If you love buying fresh veggies from the framers market probably not to crazy when you get home and realize there is still dirt on some. It’s probably not a good idea to wash them either if you are going to put them away in the frig, thank goodness Martha Stewart has your guide to washing fresh vegetables!
How to Wash Vegetables
Before washing vegetables, wash your hands. Soaking or swirling vegetables in a bowl of water is ineffective and may even spread a contaminant. Vegetables must first be scrubbed, and then rinsed off in running water. If you intend to peel the vegetables later, wash them with soap. Soap also destroys waxy coatings that bacteria enjoy sticking to. If you intend eating the vegetables with skins on, some soap residue may remain, and the FDA has no data on the effects of consuming it. And special washes marketed for fresh produce have not been evaluated for their effectiveness. If in doubt, peel before eating.
Use a clean scrubbing brush to clean your vegetables, the disinfect it in the dishwasher after. After you’re done scrubbing, rinse washed vegetables under running water. Dry thoroughly with freshly cleaned kitchen towels or paper towels.
Which Vegetables Should Be Washed?
Vegetables with skins should always be washed. These include roots and tubers like beets, carrots, turnips, parsnips, celeriac, radishes, rutabagas, potatoes, and sweet potatoes. Fruits (that are often confused for vegetables) including cucumbers, peppers, eggplants, tomatoes, and summer and winter squash also fall into this category. Luckily, they all come with handy built-in wrappers (their skin) and are the easiest to wash effectively.
In the flower and bud family, you’ll want to wash globe artichokes, broccolini, broccoli, and cauliflower—but these are all vegetables that are hard to wash perfectly. If you’re cooking them, there’s nothing to worry about—harmful bacteria that you missed during the washing process will cook off. If you want to enjoy the crucifers raw we recommend peeling and eating broccoli’s thick, washed stems, or the crunchy core of a cauliflower.
Beans and peas in shells should be placed in a strainer for cleaning; rub them well while rinsing under running water. Certain vegetables in the onion family do not lend themselves to washing. Case in point? Washing onions and garlic with dry skins is not practical, but do peel them and wash your knife and hands after peeling, and before chopping or slicing. Soak leeks to get rid of lurking sand, but then rinse them under running water. Ditto with scallions.

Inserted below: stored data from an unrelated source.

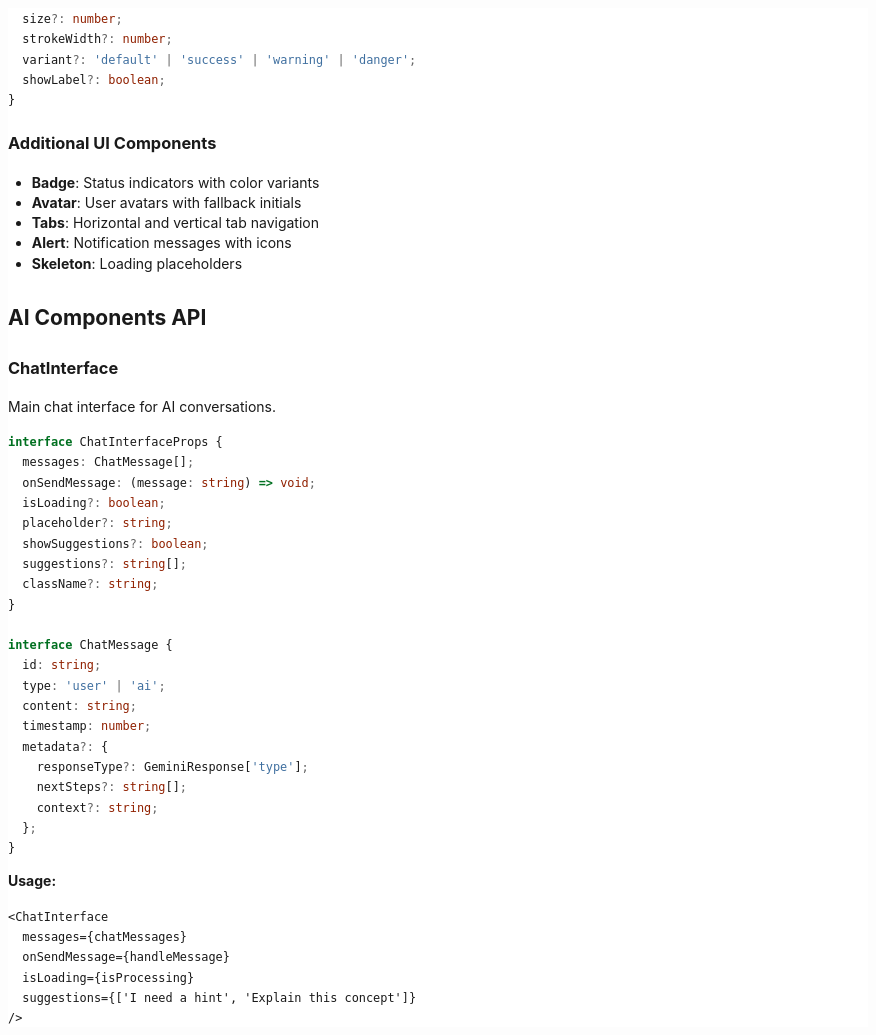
 ```typescript
  size?: number;
  strokeWidth?: number;
  variant?: 'default' | 'success' | 'warning' | 'danger';
  showLabel?: boolean;
}
```

### Additional UI Components
- **Badge**: Status indicators with color variants
- **Avatar**: User avatars with fallback initials
- **Tabs**: Horizontal and vertical tab navigation
- **Alert**: Notification messages with icons
- **Skeleton**: Loading placeholders

## AI Components API

### ChatInterface
Main chat interface for AI conversations.

```typescript
interface ChatInterfaceProps {
  messages: ChatMessage[];
  onSendMessage: (message: string) => void;
  isLoading?: boolean;
  placeholder?: string;
  showSuggestions?: boolean;
  suggestions?: string[];
  className?: string;
}

interface ChatMessage {
  id: string;
  type: 'user' | 'ai';
  content: string;
  timestamp: number;
  metadata?: {
    responseType?: GeminiResponse['type'];
    nextSteps?: string[];
    context?: string;
  };
}
```

**Usage:**
```tsx
<ChatInterface
  messages={chatMessages}
  onSendMessage={handleMessage}
  isLoading={isProcessing}
  suggestions={['I need a hint', 'Explain this concept']}
/>
```
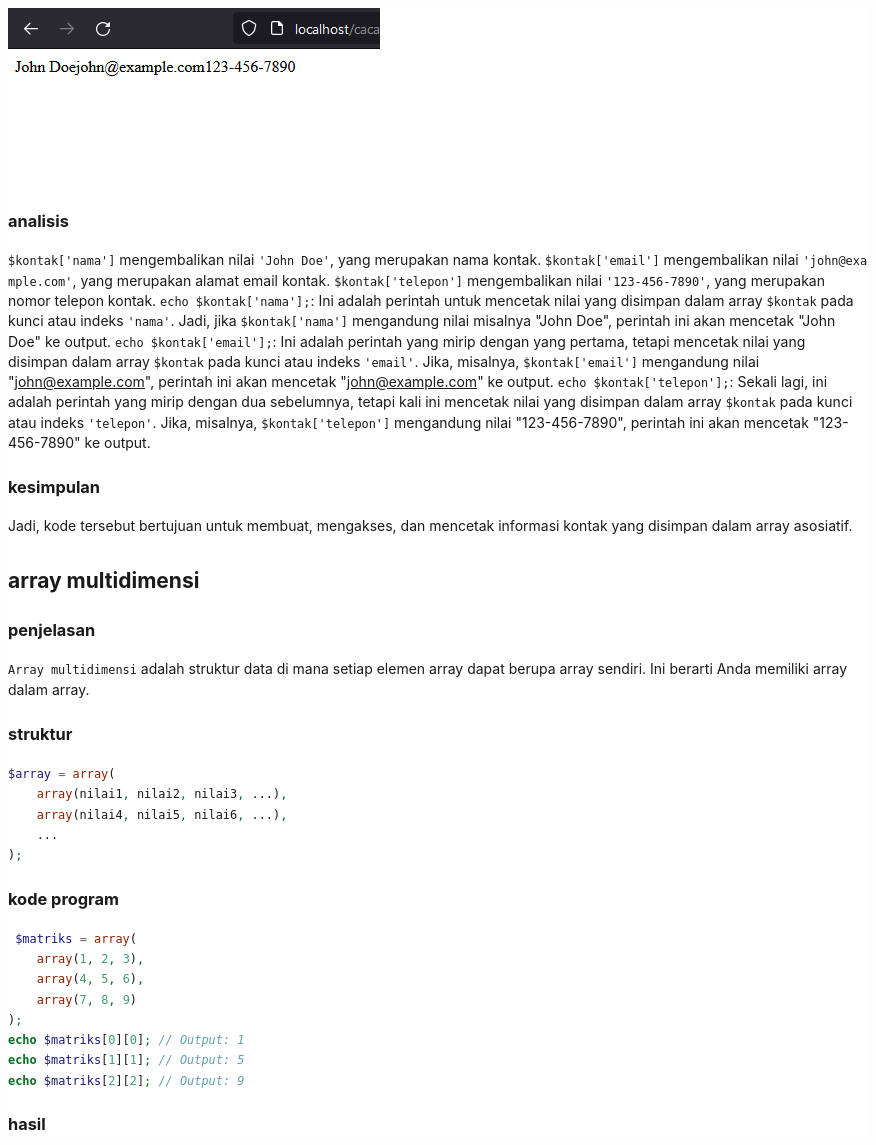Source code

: ![](assetphp/php6.png)
### analisis
`$kontak['nama']` mengembalikan nilai `'John Doe'`, yang merupakan nama kontak.
`$kontak['email']` mengembalikan nilai `'john@example.com'`, yang merupakan alamat email kontak.
`$kontak['telepon']` mengembalikan nilai `'123-456-7890'`, yang merupakan nomor telepon kontak.
`echo $kontak['nama'];`: Ini adalah perintah untuk mencetak nilai yang disimpan dalam array `$kontak` pada kunci atau indeks `'nama'`. Jadi, jika `$kontak['nama']` mengandung nilai misalnya "John Doe", perintah ini akan mencetak "John Doe" ke output.
`echo $kontak['email'];`: Ini adalah perintah yang mirip dengan yang pertama, tetapi mencetak nilai yang disimpan dalam array `$kontak` pada kunci atau indeks `'email'`. Jika, misalnya, `$kontak['email']` mengandung nilai "john@example.com", perintah ini akan mencetak "john@example.com" ke output.
`echo $kontak['telepon'];`: Sekali lagi, ini adalah perintah yang mirip dengan dua sebelumnya, tetapi kali ini mencetak nilai yang disimpan dalam array `$kontak` pada kunci atau indeks `'telepon'`. Jika, misalnya, `$kontak['telepon']` mengandung nilai "123-456-7890", perintah ini akan mencetak "123-456-7890" ke output.
### kesimpulan
Jadi, kode tersebut bertujuan untuk membuat, mengakses, dan mencetak informasi kontak yang disimpan dalam array asosiatif.
## array multidimensi
### penjelasan
`Array multidimensi` adalah struktur data di mana setiap elemen array dapat berupa array sendiri. Ini berarti Anda memiliki array dalam array.
### struktur
```php
$array = array(
    array(nilai1, nilai2, nilai3, ...),
    array(nilai4, nilai5, nilai6, ...),
    ...
);
```
### kode program
```php
 $matriks = array(
    array(1, 2, 3),
    array(4, 5, 6),
    array(7, 8, 9)
);
echo $matriks[0][0]; // Output: 1
echo $matriks[1][1]; // Output: 5
echo $matriks[2][2]; // Output: 9
```
### hasil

For leafy greens like cabbages and Brussels sprouts, be sure to remove their outer leaves before washing. Swiss chard, chicories, dandelions, spinach, all the Asian greens, beet greens, lettuces, and arugula are impossible to wash 100 percent effectively. In fact, washing may even spread a contaminant like E.coli around. Cooking-heat will destroy any pathogen. Cooked greens are still very healthy and are sometimes more nutritious than raw (think spinach). The bad news is that we love raw salad, and people get sick more often from eating contaminated lettuce and other salad greens because they are rarely cooked before being eaten.
Are pre-washed, bagged greens safer? No. Pathogens may have been present in their washing water, or on hands when they were bagged. The only way to eliminate any chance of foodborne illness from leaves is to cook them. But if you love salad as much as we do, you may prefer to rinse them under running water, take a deep breathe, and trust the statistics. The chances are excellent that they will do you more good than harm.
The most reliable method of destroying foodborne pathogens is heat: If you want to be certain that dangerous microbes are not present, wash, and then cook your vegetables. Experts recommend that any fresh produce, whether it’s organically grown, purchased from a supermarket or a farmers’ market, or even from your own garden, should be washed. Microscopic pathogens hide in plain sight. Bacteria, viruses, and parasites are the tiny culprits that cause foodborne illness.
Bacteria are everywhere and are essential for life (and sourdough!). A million could fit on the head of a pin. In terms of food safety, undesirable bacteria come mostly from unwashed hands. They may also be spread through dirty water (in irrigation or, ironically, triple washing), livestock or wild animal feces, coughing, sneezing, insects, rodents, or dirty utensils. Viruses are tinier than bacteria. Unlike bacteria, viruses do not reproduce in food; it only serves as their vehicle to a human host. The presence of a virus on fresh produce is usually a sign of contamination due to poor hygiene: like not washing hands thoroughly after using the toilet, or coughing, and before handling food.
Parasites are rare in vegetables (raw meat and fish are the more common vectors). But parasites can be transmitted by poor hygiene (wash hands after cleaning the litter box), or via wild foods—like mushrooms collected where animal scat is present, or watercress from streams where liver fluke occurs. When in doubt, cook vegetables thoroughly. Washing will not help.